## [JOBS]
• a. In the spam thread, which organization is the IP address 61.174.204.130 registered to?
• b. Extend the spam thread past its final sentence.

## [TEXT PASSAGE]

To save you some research...

btamail.net.cn is a genuine site, apparently webmail.  I have e-mailed 
abuse@btamail to complain.

The apparent source IP address is 61.174.204.130, which is registered to 
Chinanet.  Their contact address as given in the whois registration is 
hostmaster@ns.chinanet.cn.net  With a bit of luck, this will turn out to be 
the culprit's ISP, and capable of cutting them off.  I have also e-mailed 
this address to complain.

Perhaps if they get lots of complaints they will decide it's easier to take 
the spammer offline?  Worth a try?

Peter
=====
Peter Taylor
pjt33@cam.ac.uk





From hz211@cam.ac.uk Sun, 9 Jun 2002 23:11:40 +0100 (BST)
Date: Sun, 9 Jun 2002 23:11:40 +0100 (BST)
From: H. Zheng hz211@cam.ac.uk
Subject: [CST-2] ADV: Direct Email Blaster, etc

Unfortunately I don't think Chinanet will act to such spams.  They are the
biggest and sole ISP that owns the fibres going out of China, and they are
too bureaucratic usually.  I suspect this is actually somebody in the US
abusing the btamail.net.cn to send out spams and pretend the source is in
China.

## [EXTRACTED DATA]

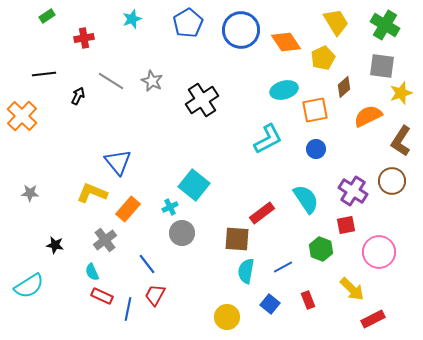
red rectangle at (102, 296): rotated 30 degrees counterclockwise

---

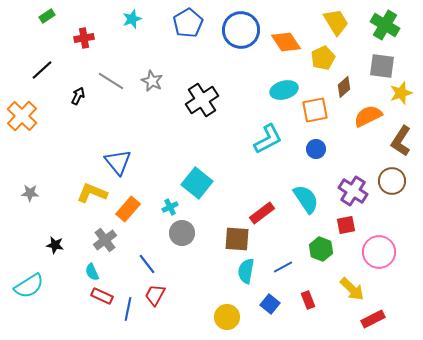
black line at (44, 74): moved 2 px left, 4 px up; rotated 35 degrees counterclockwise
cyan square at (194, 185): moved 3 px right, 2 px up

## [RESULTS FOR THE EXERCISE]
• a. Chinanet

• b.
Cheers,
Han

On Sun, 9 Jun 2002 pjt33@cam.ac.uk wrote:

> To save you some research...
>
> btamail.net.cn is a genuine site, apparently webmail.  I have e-mailed
> abuse@btamail to complain.
>
> The apparent source IP address is 61.174.204.130, which is registered to
> Chinanet.  Their contact address as given in the whois registration is
> hostmaster@ns.chinanet.cn.net  With a bit of luck, this will turn out to be
> the culprit's ISP, and capable of cutting them off.  I have also e-mailed
> this address to complain.
>
> Perhaps if they get lots of complaints they will decide it's easier to take
> the spammer offline?  Worth a try?
>
> Peter
> =====
> Peter Taylor
> pjt33@cam.ac.uk
>
>
> _______________________________________________
> CST-2 mailing list
> CST-2@srcf.ucam.org
> http://www.srcf.ucam.org/mailman/listinfo/cst-2
>






From jas88@cam.ac.uk Mon, 10 Jun 2002 07:52:49 +0100 (BST)
Date: Mon, 10 Jun 2002 07:52:49 +0100 (BST)
From: James Sutherland jas88@cam.ac.uk
Subject: [CST-2] ADV: Direct Email Blaster, etc

On Sun, 9 Jun 2002 pjt33@cam.ac.uk wrote:

> To save you some research...
>
> btamail.net.cn is a genuine site, apparently webmail.  I have e-mailed
> abuse@btamail to complain.
>
> The apparent source IP address is 61.174.204.130, which is registered to
> Chinanet.  Their contact address as given in the whois registration is
> hostmaster@ns.chinanet.cn.net  With a bit of luck, this will turn out to be
> the culprit's ISP, and capable of cutting them off.  I have also e-mailed
> this address to complain.
>
> Perhaps if they get lots of complaints they will decide it's easier to take
> the spammer offline?  Worth a try?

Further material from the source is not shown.